The biosynthesis is (e.g. T4) regulated in three phases of mRNA production followed by a phase of protein production.

- Early phase
Enzymes modify the host's transcriptional process by RNA polymerase. Amongst other modifications, virus T4 changes the sigma factor of the host by producing an anti-sigma factor so that the host promotors are not recognized any more but now recognize T4 middle proteins. For protein synthesis Shine-Dalgarno subsequence GAGG dominates an early genes translation.

- Middle phase
Virus nucleic acid (DNA or RNA depending on virus type).

- Late phase
Structural proteins including those for the head and the tail.

== Maturation and lysis ==
About 25 minutes after initial infection, approximately 200 new virions (viral bodies) are formed. Once enough virions have matured and accumulated, specialized viral proteins are used to dissolve the cells' walls. The cell bursts (i.e. it undergoes lysis) due to high internal osmotic pressure that can no longer be constrained by the cell wall. This releases progeny virions into the surrounding environment, where they can go on to infect other cells and another lytic cycle begins.

==Gene regulation biochemistry==
There are three classes of genes in the phage genome that regulate whether the lytic or lysogenic cycles will emerge.
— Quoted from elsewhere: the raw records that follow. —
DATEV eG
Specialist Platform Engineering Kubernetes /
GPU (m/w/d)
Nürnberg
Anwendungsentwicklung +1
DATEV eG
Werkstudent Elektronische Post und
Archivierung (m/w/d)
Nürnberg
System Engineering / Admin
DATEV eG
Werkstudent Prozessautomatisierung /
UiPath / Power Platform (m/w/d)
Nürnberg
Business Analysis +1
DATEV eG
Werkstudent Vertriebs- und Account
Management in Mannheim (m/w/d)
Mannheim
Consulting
The first class is the immediate early genes, the second is the delayed early genes and the third is the late genes. The following refers to the well-studied temperate phage lambda of E. coli.

1. Immediate early genes: These genes are expressed from promoters recognized by the host RNA polymerase, and include Cro, cII, and N. CII is a transcription factor that stimulates expression of the main lysogenic repressor gene, cI, whereas Cro is a repressor for cI expression. The lysis-lysogeny decision is mainly influenced by the competition between Cro and CII, resulting in the determination of whether or not sufficient CI repressor is made. If so, CI represses the early promoters and the infection is shunted into the lysogenic pathway. N is an anti-termination factor that is needed for the transcription of the delayed early genes.
2. Delayed early genes: These include the replication genes O and P and also Q, which encodes the anti-terminator responsible for transcription of all the late genes.
3. Late genes:

Q-mediated turn-on of late transcription begins about 6–8 min after infection if the lytic pathway is chosen. More than 25 genes are expressed from the single late promoter, resulting in four parallel biosynthetic pathways. Three of the pathways are for production of the three components of the virion: the DNA-filled head, the tail, and the side tail fibers. The virions self-assemble from these components, with the first virion appearing at about 20 min after infection. The fourth pathway is for lysis. In lambda 5 proteins are involved in lysis: the holin and antiholin from gene S, the endolysin from gene R and the spanin proteins from genes Rz and Rz1. In wild-type lambda, lysis occurs at about 50 min, releasing approximately 100 completed virions. The timing of lysis is determined by the holin and antiholin proteins, with the latter inhibiting the former. In overview, the holin protein accumulates in the cytoplasmic membrane until suddenly forming micron-scale holes, which triggers lysis. The endolysin R is released to the periplasm, where it attacks the peptidoglycan. The spanin proteins Rz and Rz1 accumulate in the cytoplasmic and outer membranes, respectively, and form a complex spanning the periplasm through the meshwork of the peptidoglycan. When the endolysin degrades the peptidoglycan, the spanin complexes are liberated and cause disruption of the outer membrane. Destruction of the peptidoglycan by the endolysin and disruption of the outer membrane by the spanin complex are both required for lysis in lambda infections.

Lysis inhibition: T4-like phages have two genes, rI and rIII, that inhibit the T4 holin, if the infected cell undergoes super-infection by another T4 (or closely related) virion. Repeated super-infection can cause the T4 infection to continue without lysis for hours, leading to accumulation of virions to levels 10-fold higher than normal.